Minimally enterprises should look to store most if not all of their archive copies (backup data that is to be retained 90 – 180 days or longer) with public storage cloud providers. Aside from the flexibility of having these copies immediately available and accessible online should they ever need them, standard storage rates for Amazon Web Services (AWS) start at 3 cents per GB per month. Further, if one opts to use Amazon’s Glacier Storage, rates drop to as low as a penny per GB per month, though there are performance trade-offs associated with using this tier of storage mostly because of network bandwidth limitations.
Symantec Backup Exec 2014 and NetBackup 7.6 already give enterprises this flexibility to connect to AWS. Symantec Backup Exec 2014 provides Amazon Cloud Gateway VTL support so organizations may store archived backups in the Amazon cloud while the NetBackup 7.6 offers its Connector feature to store and retrieve backup data directly from AWS.
Second, public cloud storage and backup providers are partnering to provide new options to recover applications in their cloud once the data is stored there. Symantec recently announced its Disaster Recovery Orchestrator (DRO) to complement its backup and recovery solutions. DRO provides automated takeover and failback of Microsoft Windows applications residing on either physical or virtual machines to the Microsoft Azure cloud.

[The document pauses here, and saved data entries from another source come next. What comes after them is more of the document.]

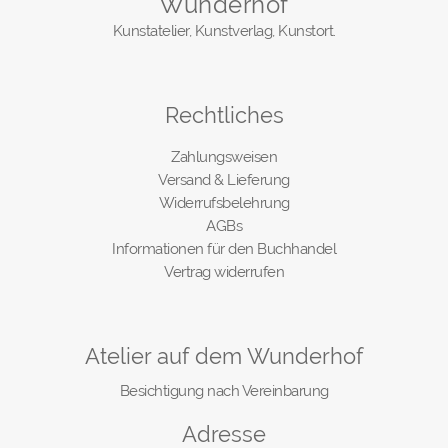
Wunderhof
Kunstatelier, Kunstverlag, Kunstort.
Rechtliches
Zahlungsweisen
Versand & Lieferung
Widerrufsbelehrung
AGBs
Informationen für den Buchhandel
Vertrag widerrufen
Atelier auf dem Wunderhof
Besichtigung nach Vereinbarung
Adresse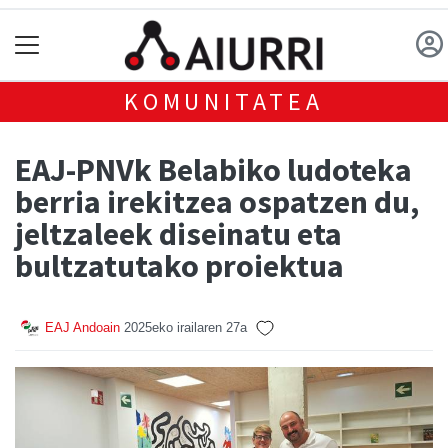
KOMUNITATEA
EAJ-PNVk Belabiko ludoteka
berria irekitzea ospatzen du,
jeltzaleek diseinatu eta
bultzatutako proiektua
EAJ Andoain
2025eko irailaren 27a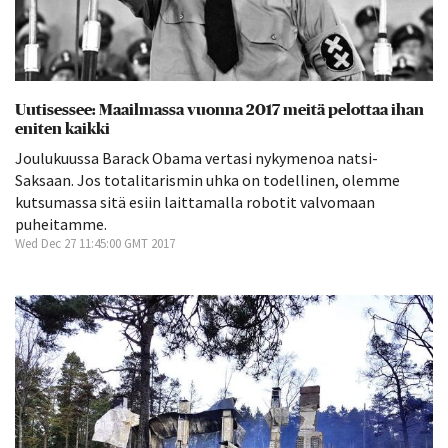
Uutisessee: Maailmassa vuonna 2017 meitä pelottaa ihan
eniten kaikki
Joulukuussa Barack Obama vertasi nykymenoa natsi-
Saksaan. Jos totalitarismin uhka on todellinen, olemme
kutsumassa sitä esiin laittamalla robotit valvomaan
puheitamme.
Wed Dec 27 11:45:00 GMT 2017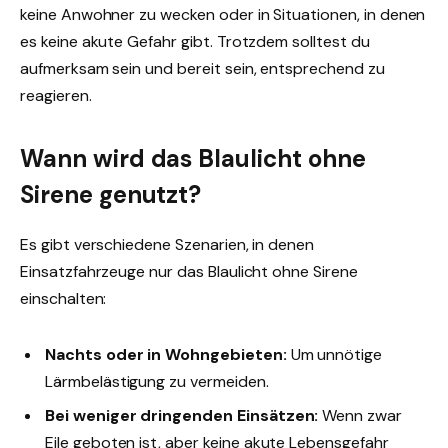
keine Anwohner zu wecken oder in Situationen, in denen
es keine akute Gefahr gibt. Trotzdem solltest du
aufmerksam sein und bereit sein, entsprechend zu
reagieren.
Wann wird das Blaulicht ohne
Sirene genutzt?
Es gibt verschiedene Szenarien, in denen
Einsatzfahrzeuge nur das Blaulicht ohne Sirene
einschalten:
Nachts oder in Wohngebieten:
Um unnötige
Lärmbelästigung zu vermeiden.
Bei weniger dringenden Einsätzen:
Wenn zwar
Eile geboten ist, aber keine akute Lebensgefahr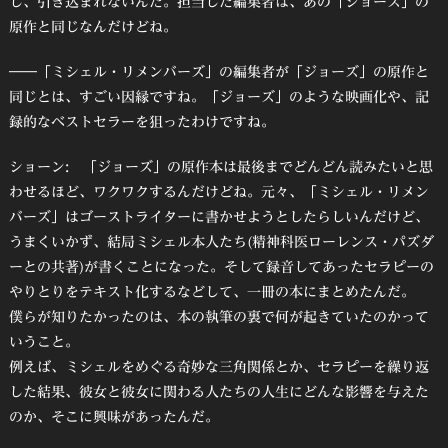
し、引き込まれないんだ。担当した編集者は、あの「ジョーズ」の
原作と同じなんだけどね。
――「ミシェル・リメンバーズ」の編集者が「ジョーズ」の原作と
同じとは、すごい因縁ですね。「ジョーズ」のような映画化や、記
録的なベストセラーを狙ったわけですね。
ショーン: 「ジョーズ」の原作本は最後までどんどん読みたいと思
わせるほど、ワクワクするんだけどね。元々、「ミシェル・リメン
バーズ」はゴーストライターに書かせようとしたらしいんだけど、
うまくいかず、結局ミシェル本人たち(精神科医ローレンス・パズダ
ーとの共著)が書くことになった。そして録音してあったセラピーの
やりとりをテキスト化するなどして、一冊の本にまとめたんだ。
僕らが知りたかったのは、本の執筆の裏で何が起きていたのかって
いうこと。
例えば、ミシェルをめぐる奇妙な三角関係とか、セラピーを繰り返
した結果、彼女と彼女に関わる人たちの人生にどんな影響を与えた
のか、そこに興味があったんだ。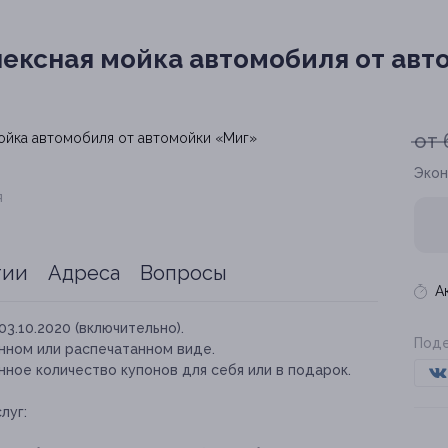
ексная мойка автомобиля от авт
от 
Экон
я
тии
Адреса
Вопросы
А
03.10.2020 (включительно).
Поде
нном или распечатанном виде.
ное количество купонов для себя или в подарок.
луг: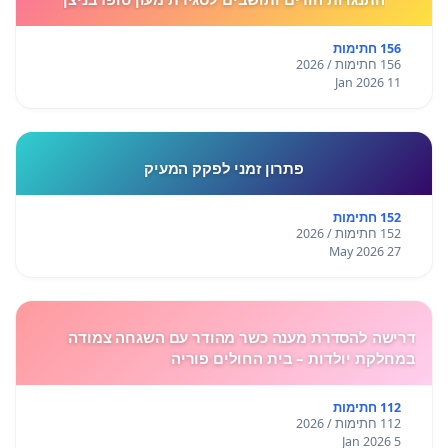
156 חתימות
156 חתימות / 2026
11 Jan 2026
פתרון זמני לפקק המעיק
152 חתימות
152 חתימות / 2026
27 May 2026
דרישה להסדרת מענה כשר מהודר עם השגחה צמודה
במחלקת יולדות – בית החולים פוריה
112 חתימות
112 חתימות / 2026
5 Jan 2026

Tip #3 – Verify the Provider Offers an Integrated Backup Appliance
A story that was recently shared with me aptly illustrates why backup software also needs to be available as an integrated appliance. An organization had acquired two new NetBackup media server licenses but after two months the software was still “shelfware.” The problem? The server and security teams were stretched thin and did not have the time to approve the installation of the software on the new servers much less get the backup software itself up and operational.
To expedite the deployment of the NetBackup media servers, the organization instead opted to acquire two NetBackup 5230 integrated backup appliances. This solved the problem. The NetBackup backup appliances were ordered, shipped, installed, configured and running within three weeks as it reduced the internal approval processes that the backup team needed to go through while reducing the workload for both the security and server teams.
Clearly other organizations are seeing the same benefits of acquiring Symantec’s Backup Exec 3600 and NetBackup 5230 appliances in lieu of just buying the software and then doing the installation and configuration themselves. The IDC Integrated PBBA Revenue and Market Share report reveals that Symantec integrated backup appliances have captured 36 percent market share as of 2013.
Aside from speeding the configuration and deployment of backup software, backup appliances also simplify its ongoing maintenance and upkeep. Since the hardware is delivered as a known quantity to an organizations, Symantec can more effectively pre-test all patches, updates and upgrades before they ship. In turn, this gives organizations more confidence to apply patches as they come out and/or upgrade/update their backup software to the most current version to use their newest features.
The Bottom Line
IT infrastructure complexity has become almost synonymous with today’s organizations. However that does not mean that backup and recovery software has to be as complex as the environment that it protects. By using solutions such as Symantec Backup Exec 2014 and NetBackup 7.6, organizations can take significant strides toward eliminating their backup and recovery windows, centralizing the management of their physical and virtual backups and simplifying the deployment, configuration and ongoing maintenance of their backup software using integrated backup appliances all while laying the foundation to more effectively protect and recover their enterprise applications going forward, locally or in the cloud.